Met veel interesse en aandachtig heb ik het opiniestuk van Bart De Wever gelezen in De Standaard van 22 december 2012. Hij zegt zinnige dingen maar het is spijtig dat zijn uiteeenzetting niet verder reikt dan Nietzsche en Adorno om te bewijzen dat kunst zogezegd niet autonooom kan blijven in een gesubsidieerd bestel.
Dat is zoals ze zeggen heel kort door de bocht. De meeste kunst die geproduceerd wordt is niet gesubsidieerd. En omdat ze niet gesubsidieerd is krijgen we ze niet te zien. U blindstaren op de namen die telkens opnieuw in de media opgevoerd worden, omdat hun werk zoveel geld opbrengt of omdat ze schandalige dingen tonen of fratsen uithalen is helemaal kortzichtig. Maar daar heeft De Wever het niet over. Akkoord, subsidie wordt nooit gebruikt om subversiviteit te steunen, wel om machtsbevestigende uitingen kansen tot verspreiding te bieden. Veel steuntrekkenden zijn zich daar niet van bewust, maar alvorens ze in aanmerking komen voor geld van de overheid passeerden ze al verschillende filters.
Als ex-lid van de Beoordelingscommissie Beeldende Kunst heb ik hier twee jaar aan meegewerkt, en ik kwam tot de conclusie dat het subsidie-apparaat een instituut is dat onontbeerlijk en nodig is voor een land of regio om zich te profileren als cultureel levende entiteit. Wat goed en slecht, interessant en triviaal is, dat zijn, zoals we ondertussen weten, heel rekbare begrippen geworden, maar de graadmeters die ertoe doen om bepaalde soorten van kunstuitingen al of niet te subsidiëren, dàt zijn gegevens die nader onderzocht moeten worden. Het subsidiebeleid bijvoorbeeld in Nederland heeft al die lange vette jaren weinig fundamenteels helpen floreren terwijl de opkomst van het abstract impressionisme in de Amerikaanse jaren 50 en de gloriegang van de 90-er jaren boom van The Young British Artists onder andere ook strategische politiek en sociaal-economische constructies waren, door de overheid gestuurd dus.
Het is een mythe dat kunst slechts groot kan worden dankzij subsidie, en dat goede kunst per se geld nodig heeft. Uit niets iets maken is de kern van veel creatieve daden. Of een bestaand iets in een nieuw daglicht zetten, daar heb je niet echt veel geld voor nodig. Het is wel zo, en des mensen, dat je veel minder snel en graag opgepikt word als je alles zelf probeert te doen. De machtsapparaten, de gemeenschappen in al hun vormen, houden ervan zich belangrijk en nodig te weten, als een soort garantie te functioneren. Hun politiek is dan ook hun keuze voor het ondersteunen van bepaalde individuen en instellingen financieel gestructureerd uit bouwen. Wat op zich geen probleem zou mogen zijn, maar het soms toch is. In het verleden ging teveel geld voornamelijk naar de slimmeriken, naar kunstenaars die zich in alle nieuwe bochten van het beleid bogen om in de steeds veranderende bestellen te blijven passen. Op dat moment is men als kunstenaar niet meer met kunst bezig, maar met politiek. Wat perverteert en de creatieve potentie verdunt.

= = = = =

UIT TE VOEREN OPDRACHTEN ::
(1) In welke krant en op welke datum verscheen volgens de tekst over kunstsubsidie het opiniestuk van Bart De Wever?
(2) Geef uit de tekst over kunstsubsidie letterlijk opnieuw weer van "Dat is zoals" tot en met "al verschillende filters.".
(3) Waarom is het volgens de tekst over kunstsubsidie een mythe dat goede kunst per se geld nodig heeft? Antwoord in één tot drie zinnen.

AANGELEVERD MATERIAAL ::
= = = = =

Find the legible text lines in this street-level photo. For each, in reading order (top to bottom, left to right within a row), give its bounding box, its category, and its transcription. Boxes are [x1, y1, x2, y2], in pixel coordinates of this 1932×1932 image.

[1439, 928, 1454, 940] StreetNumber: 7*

= = = = =

ANTWOORDEN OP VOLGORDE ::
(1) In De Standaard van 22 december 2012.

(2)
Dat is zoals ze zeggen heel kort door de bocht. De meeste kunst die geproduceerd wordt is niet gesubsidieerd. En omdat ze niet gesubsidieerd is krijgen we ze niet te zien. U blindstaren op de namen die telkens opnieuw in de media opgevoerd worden, omdat hun werk zoveel geld opbrengt of omdat ze schandalige dingen tonen of fratsen uithalen is helemaal kortzichtig. Maar daar heeft De Wever het niet over. Akkoord, subsidie wordt nooit gebruikt om subversiviteit te steunen, wel om machtsbevestigende uitingen kansen tot verspreiding te bieden. Veel steuntrekkenden zijn zich daar niet van bewust, maar alvorens ze in aanmerking komen voor geld van de overheid passeerden ze al verschillende filters.

(3) Uit niets iets maken is de kern van veel creatieve daden. Om een bestaand iets in een nieuw daglicht te zetten, heb je ook niet echt veel geld nodig.